+++ MATERIAL TO PROCESS +++

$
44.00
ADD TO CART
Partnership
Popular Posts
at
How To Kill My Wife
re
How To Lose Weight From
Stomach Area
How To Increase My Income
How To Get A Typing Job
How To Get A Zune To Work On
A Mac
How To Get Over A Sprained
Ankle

+++
+++ MATERIAL TO PROCESS +++

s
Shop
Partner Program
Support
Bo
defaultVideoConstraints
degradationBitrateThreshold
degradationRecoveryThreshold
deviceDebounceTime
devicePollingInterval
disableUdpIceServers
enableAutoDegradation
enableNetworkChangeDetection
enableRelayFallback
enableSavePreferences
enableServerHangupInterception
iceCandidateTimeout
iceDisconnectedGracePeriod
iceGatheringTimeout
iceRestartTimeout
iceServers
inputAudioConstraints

+++

■ **WORK ORDER**
Nothing should appear in the answer except the lines above from the line with "enableNetworkChangeDetection" through the line with "inputAudioConstraints", both included, written out exactly.

■ **SOLVED PROBLEM**
enableNetworkChangeDetection
enableRelayFallback
enableSavePreferences
enableServerHangupInterception
iceCandidateTimeout
iceDisconnectedGracePeriod
iceGatheringTimeout
iceRestartTimeout
iceServers
inputAudioConstraints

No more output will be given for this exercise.